> [WRITTEN EXERCISE A]
Repeat word for word the portion of the mem_profile benchmark issue below that begins with the words containing "We can run the" and ends with "across different branches.".

> [SELECTED PASSAGE]
┌────────

PR#16814 adds a new benchmark utility to retrieve memory statistics and print summary table.
We can run the binary directly with cargo run --profile release-nonlto --bin mem_profile -- --bench-profile release-nonlto tpch --path benchmarks/data/tpch_sf1 --partitions 4 --format parquet --query 1. However, there is still no integration with bench.sh to easily run individual benchmarks through mem_profile, nor is there a utility to compare results across different branches.
Describe the solution you'd like
Side Note
The way mem_profile collects the metrics and prints them out is quite different to other existing benchmark utilities.
For memory profiling, mem_profile spawns a new subprocess for each query execution. As a result, it does not generate a single output.json file for all bench queries like other benchmarks, but instead prints a summary table to stdout. To compare results across branches, we should either capture this stdout, or modify mem_profile.rs to also write results to a JSON file or other structured format.

└────────

> [WRITTEN EXERCISE B]
Please express the records as a JSON list of strings, from their first line through the line containing "Identify the document", with one string per line and no blank lines. Include only those lines.

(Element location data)
┌────────

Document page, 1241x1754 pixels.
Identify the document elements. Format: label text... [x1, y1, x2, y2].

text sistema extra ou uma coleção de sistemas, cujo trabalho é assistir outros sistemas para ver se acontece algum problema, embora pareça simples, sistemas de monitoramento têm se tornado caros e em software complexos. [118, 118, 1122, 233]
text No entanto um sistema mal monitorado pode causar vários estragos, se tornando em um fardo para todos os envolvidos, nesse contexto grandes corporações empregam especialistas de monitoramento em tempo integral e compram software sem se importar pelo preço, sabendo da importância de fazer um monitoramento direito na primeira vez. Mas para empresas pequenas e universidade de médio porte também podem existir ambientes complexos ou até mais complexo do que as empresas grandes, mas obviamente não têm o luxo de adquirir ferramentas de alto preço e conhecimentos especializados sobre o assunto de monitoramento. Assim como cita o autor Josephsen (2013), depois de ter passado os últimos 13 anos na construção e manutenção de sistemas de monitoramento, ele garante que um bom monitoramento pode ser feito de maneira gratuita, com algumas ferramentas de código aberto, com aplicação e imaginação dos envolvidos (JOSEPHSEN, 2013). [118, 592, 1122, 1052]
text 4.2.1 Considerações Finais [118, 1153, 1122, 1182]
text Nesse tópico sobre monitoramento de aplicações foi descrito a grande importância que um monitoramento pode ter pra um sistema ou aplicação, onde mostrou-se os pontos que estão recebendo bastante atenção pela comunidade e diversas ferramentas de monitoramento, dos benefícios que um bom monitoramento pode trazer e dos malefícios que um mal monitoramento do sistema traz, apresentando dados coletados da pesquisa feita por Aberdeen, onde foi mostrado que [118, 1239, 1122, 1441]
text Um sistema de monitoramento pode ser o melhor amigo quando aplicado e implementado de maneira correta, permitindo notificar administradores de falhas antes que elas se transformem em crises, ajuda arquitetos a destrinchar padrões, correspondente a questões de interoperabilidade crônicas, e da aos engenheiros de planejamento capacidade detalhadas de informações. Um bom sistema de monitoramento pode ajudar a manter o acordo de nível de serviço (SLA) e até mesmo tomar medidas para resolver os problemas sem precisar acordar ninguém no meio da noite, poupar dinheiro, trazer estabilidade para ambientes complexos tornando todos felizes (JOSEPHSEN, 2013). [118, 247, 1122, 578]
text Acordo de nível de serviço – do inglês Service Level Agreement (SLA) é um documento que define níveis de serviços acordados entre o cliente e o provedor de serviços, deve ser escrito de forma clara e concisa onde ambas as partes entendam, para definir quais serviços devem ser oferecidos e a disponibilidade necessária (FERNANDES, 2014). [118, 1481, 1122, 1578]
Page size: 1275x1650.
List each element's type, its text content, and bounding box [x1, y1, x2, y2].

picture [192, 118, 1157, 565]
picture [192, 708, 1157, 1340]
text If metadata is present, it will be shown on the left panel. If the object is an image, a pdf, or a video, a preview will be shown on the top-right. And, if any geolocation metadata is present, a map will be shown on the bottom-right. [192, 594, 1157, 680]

└────────

> [RESULT A]
We can run the binary directly with cargo run --profile release-nonlto --bin mem_profile -- --bench-profile release-nonlto tpch --path benchmarks/data/tpch_sf1 --partitions 4 --format parquet --query 1. However, there is still no integration with bench.sh to easily run individual benchmarks through mem_profile, nor is there a utility to compare results across different branches.

> [RESULT B]
[
  "Document page, 1241x1754 pixels.",
  "Identify the document elements. Format: label text... [x1, y1, x2, y2]."
]